Background

Total knee arthroplasty (TKA) is the most effective way to alleviate knee pain and enhance knee function in patients with end-stage degenerative knee disease [1]. However, previous investigations have shown that over 60% of patients who undergo TKA experience moderate-to-severe postoperative pain [2, 3]. Postoperative pain is a major factor hindering enhanced recovery in patients [4]. Multimodal pain management regimens after TKA can decrease pain scores, reduce the length of stay, promote faster recovery, and improve patient satisfaction [4,5,6]. Periarticular infiltration analgesia (PIA) is a pivotal technique in multimodal TKA pain management [2, 3, 7, 8]. It can deliver desirable pain relief and assist in the maintenance of muscle strength in the absence of complications associated with opioids [9]. The commonly used medications in LIA were mixtures of local anesthetics and other adjuvants, which enhance the analgesic effect. The prepared mixed medications were usually referred to as "cocktails" by researchers.
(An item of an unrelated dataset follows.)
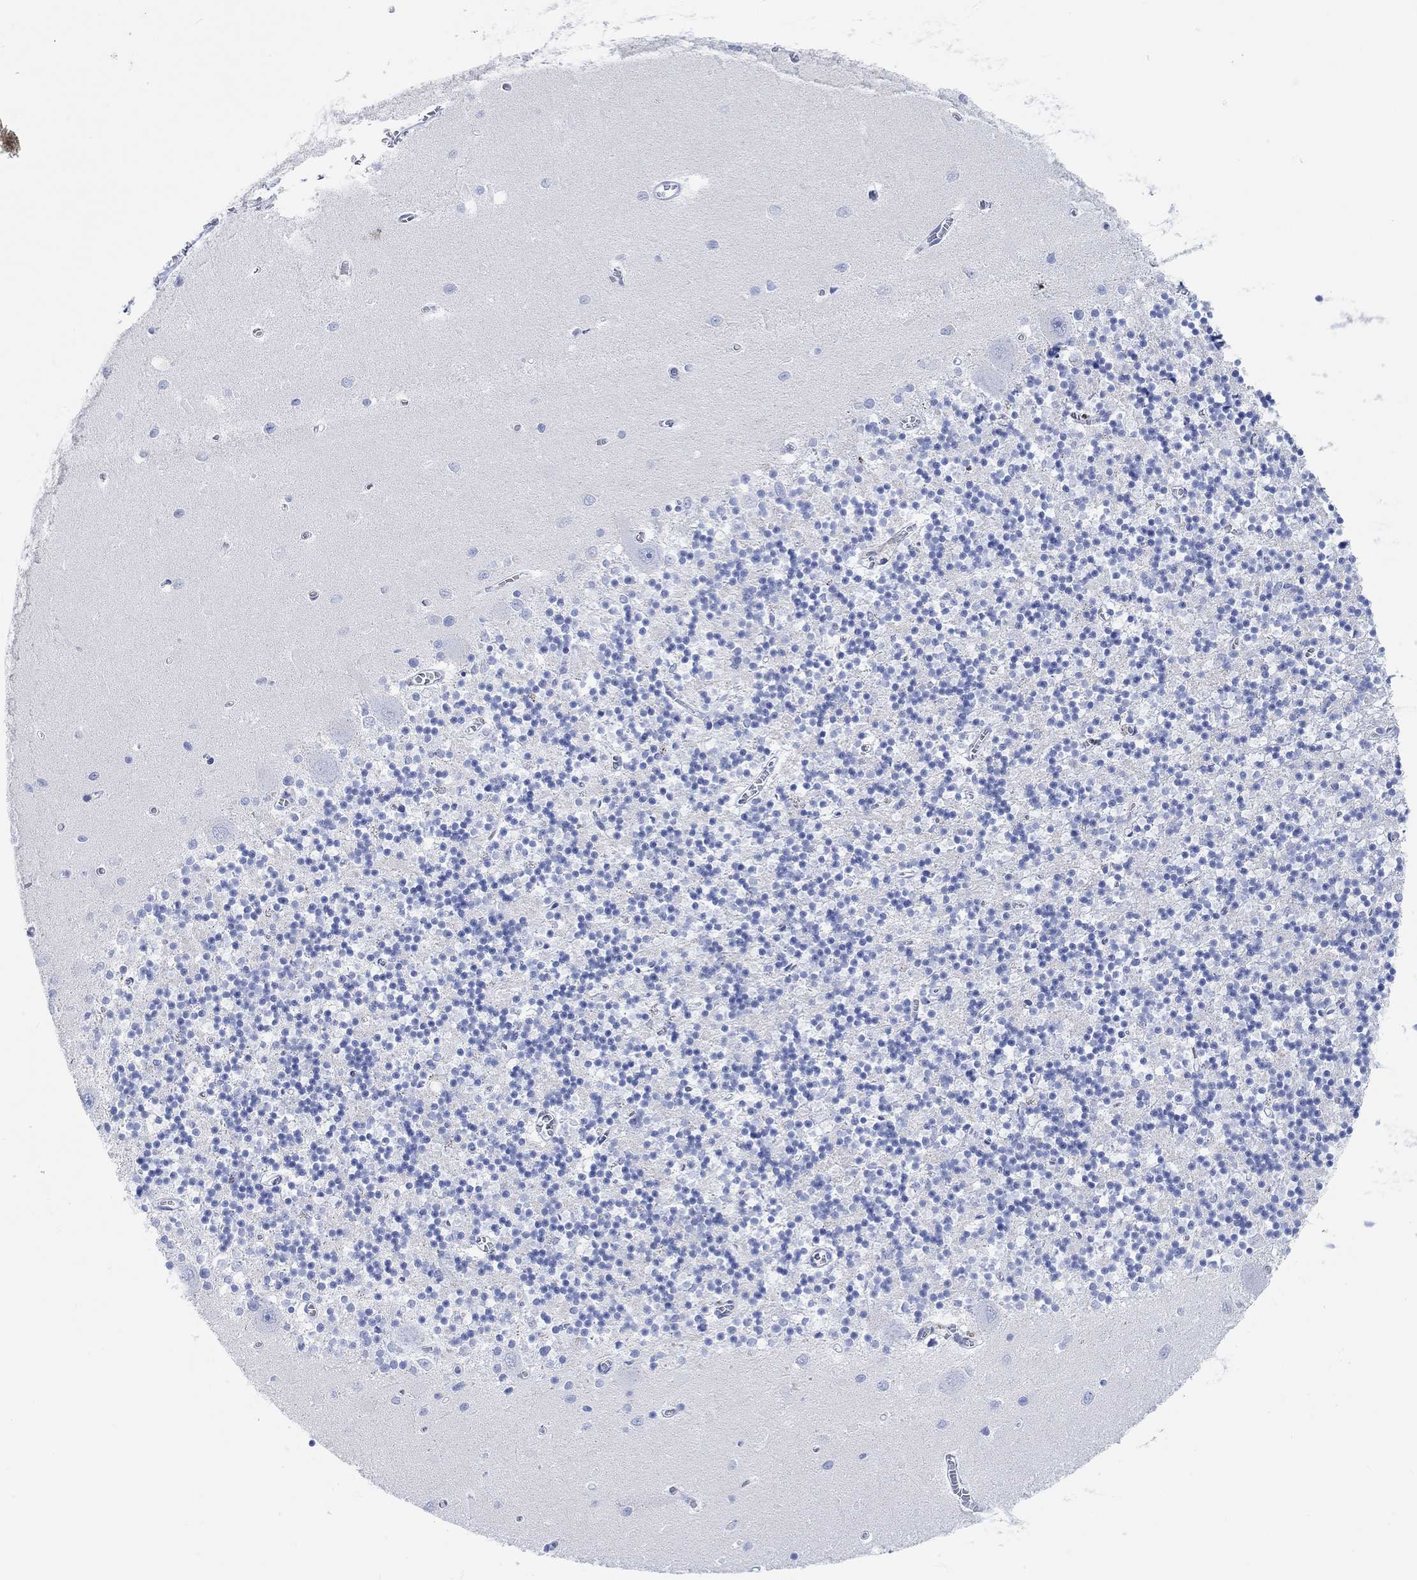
{"staining": {"intensity": "negative", "quantity": "none", "location": "none"}, "tissue": "cerebellum", "cell_type": "Cells in granular layer", "image_type": "normal", "snomed": [{"axis": "morphology", "description": "Normal tissue, NOS"}, {"axis": "topography", "description": "Cerebellum"}], "caption": "Immunohistochemical staining of normal cerebellum exhibits no significant staining in cells in granular layer. (Immunohistochemistry (ihc), brightfield microscopy, high magnification).", "gene": "ANKRD33", "patient": {"sex": "female", "age": 64}}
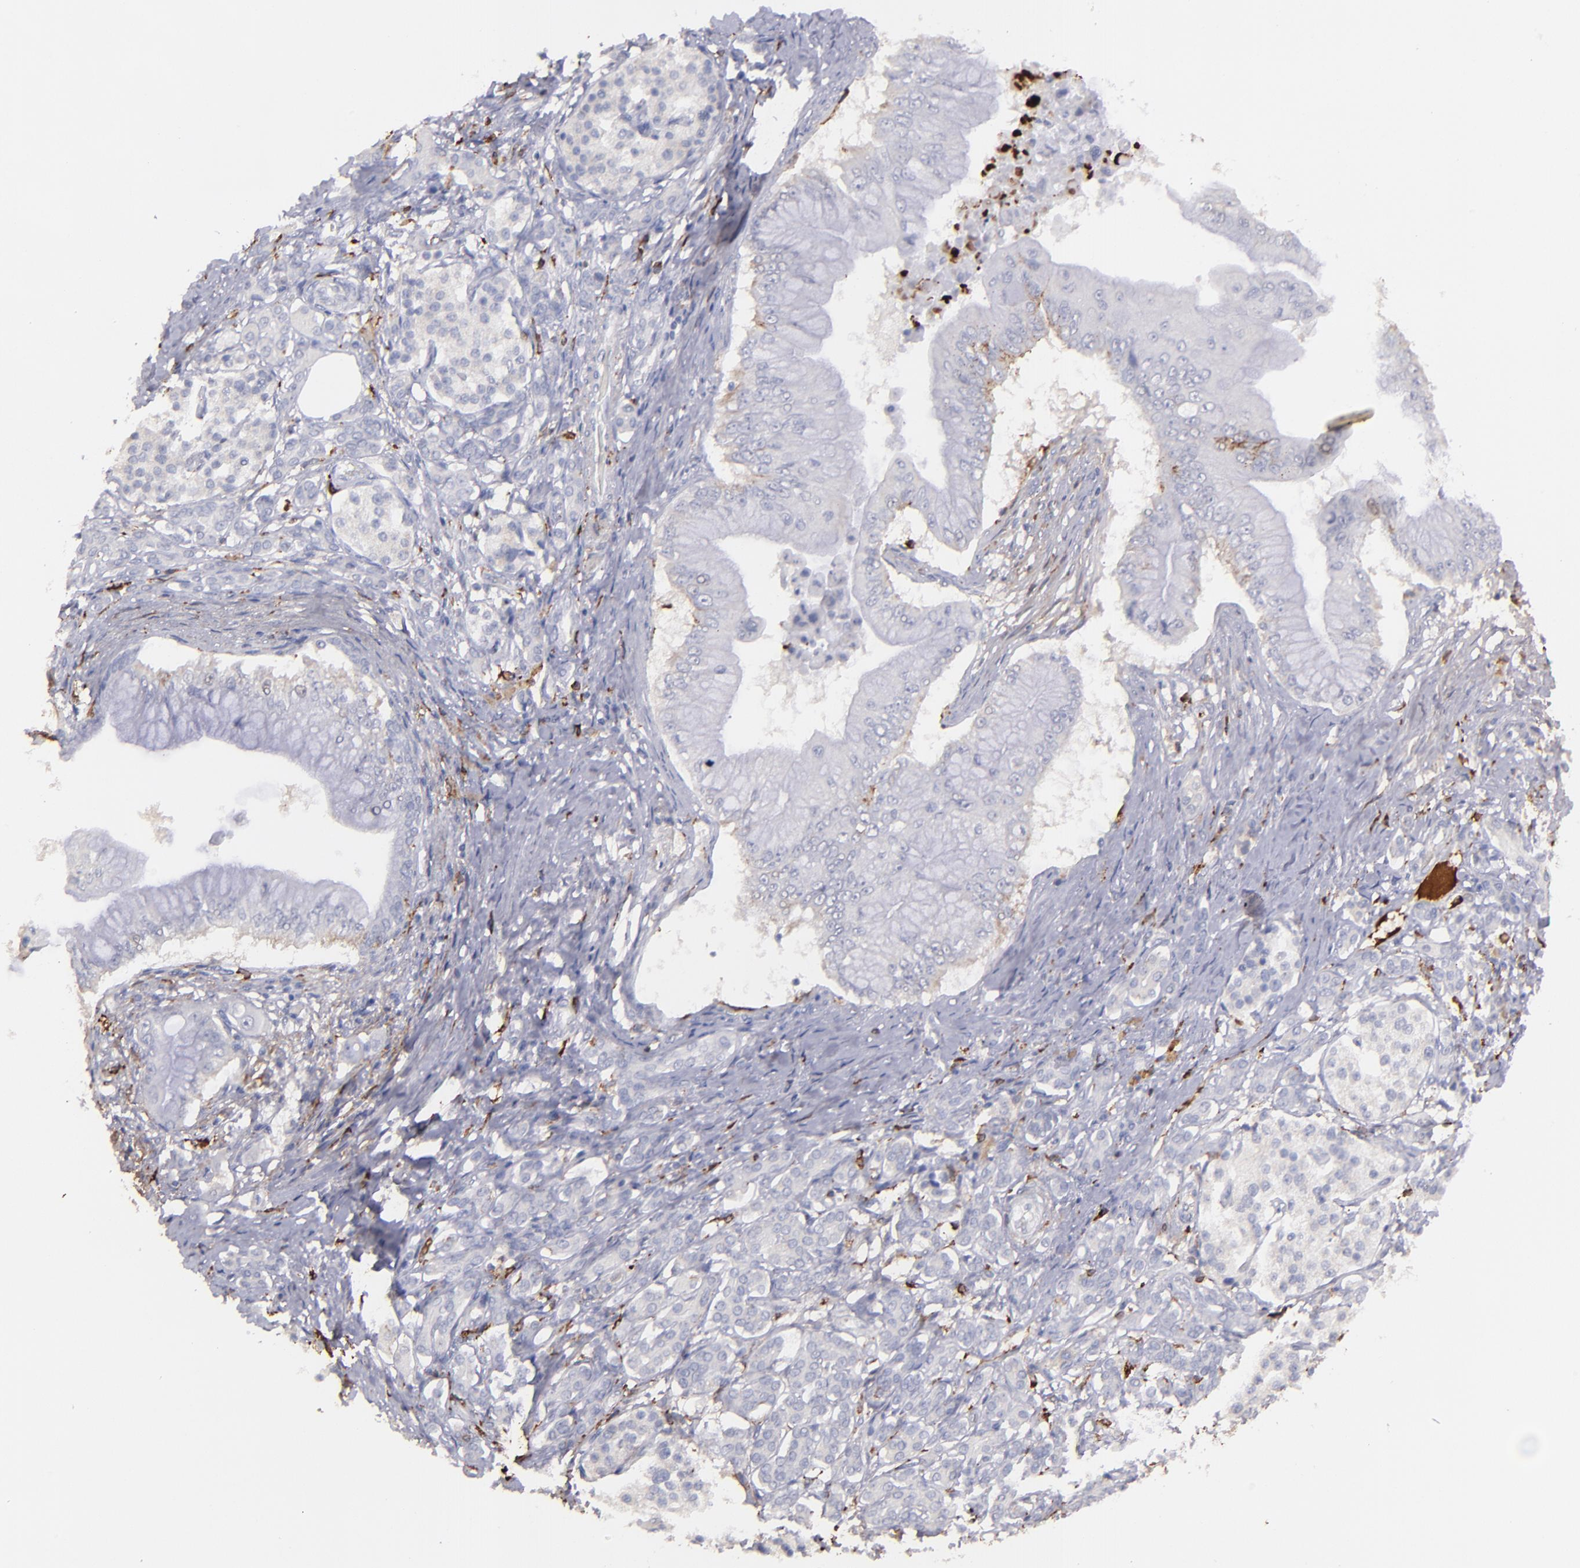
{"staining": {"intensity": "negative", "quantity": "none", "location": "none"}, "tissue": "pancreatic cancer", "cell_type": "Tumor cells", "image_type": "cancer", "snomed": [{"axis": "morphology", "description": "Adenocarcinoma, NOS"}, {"axis": "topography", "description": "Pancreas"}], "caption": "An immunohistochemistry image of pancreatic cancer (adenocarcinoma) is shown. There is no staining in tumor cells of pancreatic cancer (adenocarcinoma). (DAB immunohistochemistry (IHC) visualized using brightfield microscopy, high magnification).", "gene": "C1QA", "patient": {"sex": "male", "age": 62}}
Nevertheless, there is no gold standard regarding the quantity together with the composition of drugs available for analgesic cocktails [9, 10].

Although numerous adjuvants, such as epinephrine, morphine, clonidine, non-steroidal anti-inflammatory drugs (NSAIDs), and corticosteroids, have been added to local anesthetics to improve their analgesic effects [2, 3, 11,12,13], the duration of postoperative analgesia remains a limiting factor. To date, no adjuvant has been shown to significantly prolong the duration of local anesthetics used in PIA. Magnesium sulfate is a potent postoperative analgesic adjunct [14]. Its analgesic ability seems to be related to the antagonism of N-methyl-d-aspartate (NMDA) receptors in the peripheral and central nervous systems or modulation of calcium influx into cells [15, 16]. Magnesium sulfate has been assessed as an adjunct to ropivacaine-induced brachial plexus nerve block and was found to improve ropivacaine action time [17]. Furthermore, magnesium sulfate has anti-inflammatory properties. In an inflammatory state, pain can be induced by peripheral or central sensitization [16].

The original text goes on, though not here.